A sophomore full-length from the Dortmund trio of guitarist/synthesist Bong Travolta, bassist/vocalist Reib Asnah and (introducing) drummer/vocalist Chill Collins — collectively operating as BongBongBeerWizardsAmpire is a call to worship for Weed and Loud alike, made up of three tracks arranged longest to shortest (immediate points) and lit by sacred rumble of spacious stoner doom. Plod as god. Tonal tectonics. This is not about innovation, but celebrating noise and lumber for the catharsis they can be when so summoned. Willfully repetitive, primitive and uncooperative, there’s some debt of mindset to the likes of Poland’s Belzebong or the largesse of half-speed Slomatics/Conan/Mammoth Weed Wizard Bastard, but again, if you come into the 23-minute leadoff “Choirs and Masses” expecting genre-shaping originality, you’ve already fucked up. Get crushed instead. Put it on loud and be consumed. It won’t work for everybody, but it’s not supposed to. But if you’re the sort of head crusty enough to appreciate the synth-laced hypnotic finish of “Unison” or the destructive mastery of “Slumber,” you’re gonna shit a brick when the riffs come around. They’re not the only church in town, but it’s just the right kind of fun for melting your brains with volume.

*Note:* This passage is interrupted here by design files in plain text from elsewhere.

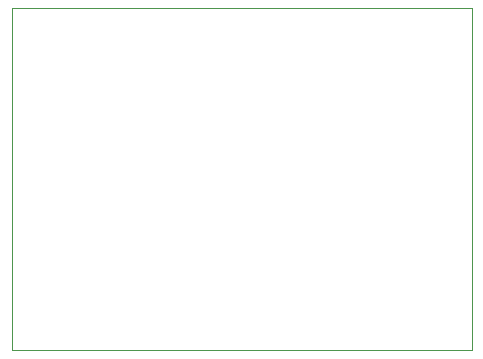
<source format=gbr>
%FSLAX34Y34*%
%MOMM*%
%LNOUTLINE*%
G71*
G01*
%ADD10C, 0.00*%
%LPD*%
G54D10*
X130000Y920000D02*
X520000Y920000D01*
X520000Y630000D01*
X130000Y630000D01*
X130000Y920000D01*
M02*

</source>
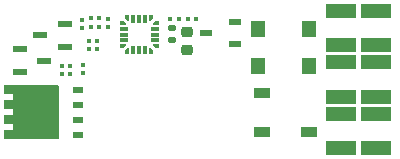
<source format=gbr>
%TF.GenerationSoftware,KiCad,Pcbnew,9.0.2*%
%TF.CreationDate,2025-07-09T21:54:35+02:00*%
%TF.ProjectId,drone_controller,64726f6e-655f-4636-9f6e-74726f6c6c65,rev?*%
%TF.SameCoordinates,Original*%
%TF.FileFunction,Paste,Top*%
%TF.FilePolarity,Positive*%
%FSLAX46Y46*%
G04 Gerber Fmt 4.6, Leading zero omitted, Abs format (unit mm)*
G04 Created by KiCad (PCBNEW 9.0.2) date 2025-07-09 21:54:35*
%MOMM*%
%LPD*%
G01*
G04 APERTURE LIST*
G04 Aperture macros list*
%AMRoundRect*
0 Rectangle with rounded corners*
0 $1 Rounding radius*
0 $2 $3 $4 $5 $6 $7 $8 $9 X,Y pos of 4 corners*
0 Add a 4 corners polygon primitive as box body*
4,1,4,$2,$3,$4,$5,$6,$7,$8,$9,$2,$3,0*
0 Add four circle primitives for the rounded corners*
1,1,$1+$1,$2,$3*
1,1,$1+$1,$4,$5*
1,1,$1+$1,$6,$7*
1,1,$1+$1,$8,$9*
0 Add four rect primitives between the rounded corners*
20,1,$1+$1,$2,$3,$4,$5,0*
20,1,$1+$1,$4,$5,$6,$7,0*
20,1,$1+$1,$6,$7,$8,$9,0*
20,1,$1+$1,$8,$9,$2,$3,0*%
%AMFreePoly0*
4,1,6,0.325000,0.000000,0.325000,-0.150000,-0.175000,-0.150000,-0.175000,0.150000,0.175000,0.150000,0.325000,0.000000,0.325000,0.000000,$1*%
%AMFreePoly1*
4,1,6,0.325000,0.000000,0.175000,-0.150000,-0.175000,-0.150000,-0.175000,0.150000,0.325000,0.150000,0.325000,0.000000,0.325000,0.000000,$1*%
%AMFreePoly2*
4,1,6,0.150000,-0.175000,-0.150000,-0.175000,-0.150000,0.175000,0.000000,0.325000,0.150000,0.325000,0.150000,-0.175000,0.150000,-0.175000,$1*%
%AMFreePoly3*
4,1,6,0.150000,0.175000,0.150000,-0.175000,-0.150000,-0.175000,-0.150000,0.325000,0.000000,0.325000,0.150000,0.175000,0.150000,0.175000,$1*%
%AMFreePoly4*
4,1,6,0.175000,-0.150000,-0.175000,-0.150000,-0.325000,0.000000,-0.325000,0.150000,0.175000,0.150000,0.175000,-0.150000,0.175000,-0.150000,$1*%
%AMFreePoly5*
4,1,7,0.175000,-0.150000,-0.175000,-0.150000,-0.325000,-0.150000,-0.325000,0.000000,-0.175000,0.150000,0.175000,0.150000,0.175000,-0.150000,0.175000,-0.150000,$1*%
%AMFreePoly6*
4,1,6,0.150000,-0.175000,0.000000,-0.325000,-0.150000,-0.325000,-0.150000,0.175000,0.150000,0.175000,0.150000,-0.175000,0.150000,-0.175000,$1*%
%AMFreePoly7*
4,1,6,0.150000,-0.325000,0.000000,-0.325000,-0.150000,-0.175000,-0.150000,0.175000,0.150000,0.175000,0.150000,-0.325000,0.150000,-0.325000,$1*%
%AMFreePoly8*
4,1,37,-1.574645,2.715355,-1.560000,2.680000,-1.560000,1.930000,-0.990000,1.930000,-0.990000,2.680000,-0.975355,2.715355,-0.940000,2.730000,-0.340000,2.730000,-0.304645,2.715355,-0.290000,2.680000,-0.290000,1.930000,0.280000,1.930000,0.280000,2.680000,0.294645,2.715355,0.330000,2.730000,0.930000,2.730000,0.965355,2.715355,0.980000,2.680000,0.980000,1.930000,1.550000,1.930000,
1.550000,2.680000,1.564645,2.715355,1.600000,2.730000,2.200000,2.730000,2.235355,2.715355,2.250000,2.680000,2.250000,-1.870000,2.235355,-1.905355,2.200000,-1.920000,-2.210000,-1.920000,-2.245355,-1.905355,-2.260000,-1.870000,-2.260000,2.680000,-2.245355,2.715355,-2.210000,2.730000,-1.610000,2.730000,-1.574645,2.715355,-1.574645,2.715355,$1*%
G04 Aperture macros list end*
%ADD10R,1.250000X0.600000*%
%ADD11R,2.500000X1.200000*%
%ADD12R,1.300000X1.400000*%
%ADD13R,1.425000X0.950000*%
%ADD14R,1.425000X0.880000*%
%ADD15R,1.450000X0.930000*%
%ADD16RoundRect,0.079500X0.079500X0.100500X-0.079500X0.100500X-0.079500X-0.100500X0.079500X-0.100500X0*%
%ADD17RoundRect,0.079500X0.100500X-0.079500X0.100500X0.079500X-0.100500X0.079500X-0.100500X-0.079500X0*%
%ADD18RoundRect,0.225000X0.250000X-0.225000X0.250000X0.225000X-0.250000X0.225000X-0.250000X-0.225000X0*%
%ADD19R,1.070000X0.600000*%
%ADD20RoundRect,0.079500X-0.100500X0.079500X-0.100500X-0.079500X0.100500X-0.079500X0.100500X0.079500X0*%
%ADD21FreePoly0,180.000000*%
%ADD22R,0.700000X0.300000*%
%ADD23FreePoly1,180.000000*%
%ADD24FreePoly2,180.000000*%
%ADD25R,0.300000X0.700000*%
%ADD26FreePoly3,180.000000*%
%ADD27FreePoly4,180.000000*%
%ADD28FreePoly5,180.000000*%
%ADD29FreePoly6,180.000000*%
%ADD30FreePoly7,180.000000*%
%ADD31RoundRect,0.079500X-0.079500X-0.100500X0.079500X-0.100500X0.079500X0.100500X-0.079500X0.100500X0*%
%ADD32RoundRect,0.140000X0.170000X-0.140000X0.170000X0.140000X-0.170000X0.140000X-0.170000X-0.140000X0*%
%ADD33R,0.900000X0.500000*%
%ADD34FreePoly8,90.000000*%
G04 APERTURE END LIST*
D10*
%TO.C,Q3*%
X141615000Y-106855000D03*
X141615000Y-104945000D03*
X139515000Y-105900000D03*
%TD*%
D11*
%TO.C,C4*%
X164945000Y-103850000D03*
X164950000Y-106750000D03*
%TD*%
D12*
%TO.C,LED1*%
X157900000Y-105375000D03*
X157900000Y-108525000D03*
X162300000Y-108525000D03*
X162300000Y-105375000D03*
%TD*%
D11*
%TO.C,C6*%
X167895000Y-103850000D03*
X167900000Y-106750000D03*
%TD*%
D13*
%TO.C,BUZZER1*%
X158260000Y-114075000D03*
D14*
X162235000Y-114110000D03*
D15*
X158272500Y-110765000D03*
%TD*%
D10*
%TO.C,Q2*%
X137765000Y-107095000D03*
X137765000Y-109005000D03*
X139865000Y-108050000D03*
%TD*%
D11*
%TO.C,C7*%
X164955000Y-111100000D03*
X164950000Y-108200000D03*
%TD*%
D16*
%TO.C,R9*%
X144285000Y-106350000D03*
X143595000Y-106350000D03*
%TD*%
%TO.C,R5*%
X152670000Y-104480000D03*
X151980000Y-104480000D03*
%TD*%
D11*
%TO.C,C9*%
X164945000Y-112550000D03*
X164950000Y-115450000D03*
%TD*%
D17*
%TO.C,R6*%
X143010000Y-105305000D03*
X143010000Y-104615000D03*
%TD*%
D18*
%TO.C,C2*%
X151920000Y-107155000D03*
X151920000Y-105605000D03*
%TD*%
D19*
%TO.C,U4*%
X155990000Y-106650000D03*
X155990000Y-104750000D03*
X153510000Y-105700000D03*
%TD*%
D20*
%TO.C,R10*%
X145210000Y-104485000D03*
X145210000Y-105175000D03*
%TD*%
D21*
%TO.C,U3*%
X149367499Y-106837500D03*
D22*
X149192499Y-106337500D03*
X149192499Y-105837501D03*
X149192499Y-105337500D03*
D23*
X149367499Y-104837500D03*
D24*
X148892499Y-104362500D03*
D25*
X148392499Y-104537500D03*
X147892500Y-104537500D03*
X147392499Y-104537500D03*
D26*
X146892499Y-104362500D03*
D27*
X146417499Y-104837500D03*
D22*
X146592499Y-105337500D03*
X146592499Y-105837499D03*
X146592499Y-106337500D03*
D28*
X146417499Y-106837500D03*
D29*
X146892499Y-107312500D03*
D25*
X147392499Y-107137500D03*
X147892498Y-107137500D03*
X148392499Y-107137500D03*
D30*
X148892499Y-107312500D03*
%TD*%
D31*
%TO.C,R4*%
X143785000Y-104440000D03*
X144475000Y-104440000D03*
%TD*%
%TO.C,R2*%
X141355000Y-108500000D03*
X142045000Y-108500000D03*
%TD*%
D32*
%TO.C,C3*%
X150640000Y-106270000D03*
X150640000Y-105310000D03*
%TD*%
D11*
%TO.C,C5*%
X167895000Y-112550000D03*
X167900000Y-115450000D03*
%TD*%
D20*
%TO.C,R1*%
X143100000Y-108405000D03*
X143100000Y-109095000D03*
%TD*%
D16*
%TO.C,R7*%
X151220000Y-104480000D03*
X150530000Y-104480000D03*
%TD*%
D31*
%TO.C,R11*%
X143600000Y-107090000D03*
X144290000Y-107090000D03*
%TD*%
D33*
%TO.C,Q1*%
X142715000Y-114300000D03*
X142715000Y-113030000D03*
X142715000Y-111760000D03*
X142715000Y-110490000D03*
D34*
X139165000Y-112400000D03*
%TD*%
D16*
%TO.C,R8*%
X144485000Y-105180000D03*
X143795000Y-105180000D03*
%TD*%
D31*
%TO.C,R3*%
X141355000Y-109200000D03*
X142045000Y-109200000D03*
%TD*%
D11*
%TO.C,C8*%
X167905000Y-111100000D03*
X167900000Y-108200000D03*
%TD*%
M02*

</source>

BongBongBeerWizards on Facebook

BongBongBeerWizards on Bandcamp


Mosara, Only the Dead Know Our Secrets

Mosara Only the Dead Know Our Secrets

Any way you want to cut it with Mosara‘s second album, Only the Dead Know Our Secrets, the root word you’re looking for is “heavy.” You’d say, “Oh, well ‘Magissa’ has elements of early-to-mid-aughts sludge and doom at work with a raw presentation in its cymbal splash and shouted vocals.” Or you’d say, “‘The Permanence of Isolation’ arrives at a chugging resolution after a deceptively intricate intro,” or “the acoustic beginning of ‘Zion’s Eyes’ leads to a massive, engaging nod that shows thoughtfulness of construction in its later intertwining of lead guitar lines.” Or that the closing title-track flips the structure to end quiet after an especially tortured stretch of nonetheless-ambient sludge. All that’s true, but you know what it rounds out to when you take away the blah blah blah? It’s fucking heavy. Whatever angle you’re approaching from — mood, tone, songwriting, performance — it’s fucking heavy. Sometimes there’s just no other way, no better way, to say it. Mosara‘s 2021 self-titled debut (review here) was too. It’s just how it is. I bet their next one will be as well, or at very least I hope so. If you’re old enough to recall Twingiant, there’s members of that band here, but even if not, what you need to know is that Only the Dead Know Our Secrets is fucking heavy. So there.